Avoiding Extremes

[File photo by Jerry Newcombe, in New Orleans at the Ursuline Convent, highlighting a pro-religious freedom letter that our third president wrote to that group of nuns, assuring them of continued religious freedom]

In our book, Doubting Thomas, we show a nuanced picture of the faith of Thomas Jefferson. We disagree with the extreme, represented by the likes of Christopher Hitchens, to identify Jefferson as an atheist who wanted state-sanctioned atheism. But we would also disagree with the idea that he was a complete orthodox Christian. By his own admission, at least later in life, Jefferson believed that the original Christian faith, as given by Jesus, had been corrupted. But he would see the Apostle Paul as one of the big corrupters. How can any true Christian agree with that?

One of the questions we need to ask ourselves is: What kind of public policies did Jefferson advocate when it comes to religion? His private doubts are one thing.
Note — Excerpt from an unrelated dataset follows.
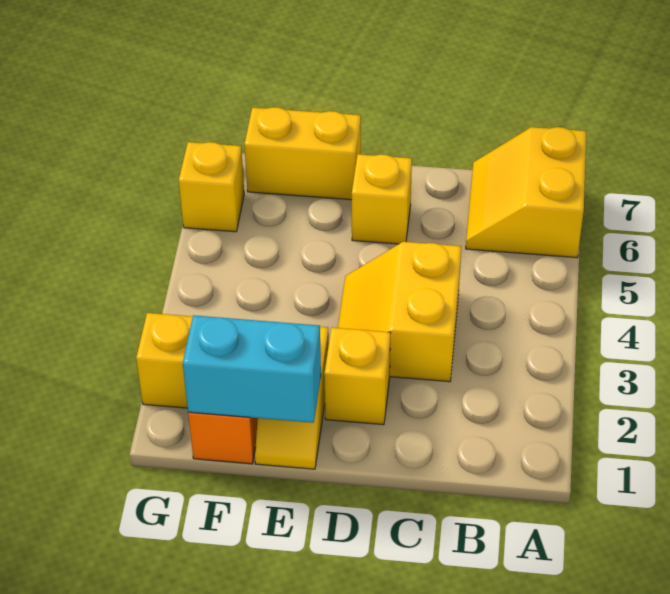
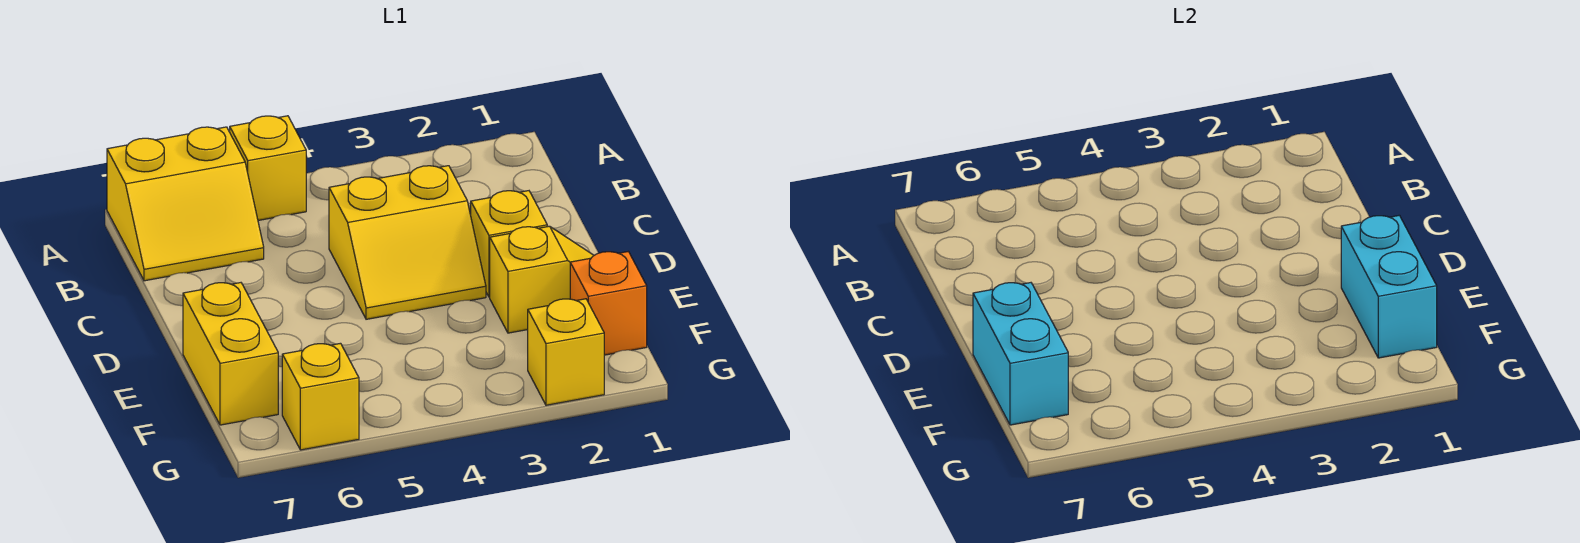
yellow 1x1 brick [352,154,412,244] -> yellow 1x1 brick moved to [230,116,306,220]
none -> cyan 1x2 brick [973,283,1068,425]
His public policies are something else.

From his public policies, we see he believed in:

*God-given rights, which are not negotiable

*religious freedom to be right (or wrong)—it’s not up to the state to decide

*no establishment on one particular religion (or Christian sect) over any other

*freedom for Christian expression in the public arena, in ways that didn’t cross the line into “establishing religion.” The state church was “by law established.” To the founders, establishing religion meant creating a state-religion. The founders themselves often mentioned God or the Bible in state functions and assemblies. That did not mean they were establishing Christianity as the state religion. Essentially, their goal in the establishment clause of the first amendment (“Congress shall make no law respecting an establishment of religion…”) was to avoid any one denomination lording it over the others.

Today, we are systematically having our religious freedom stripped away. Much of this is essentially happening in Thomas Jefferson’s name.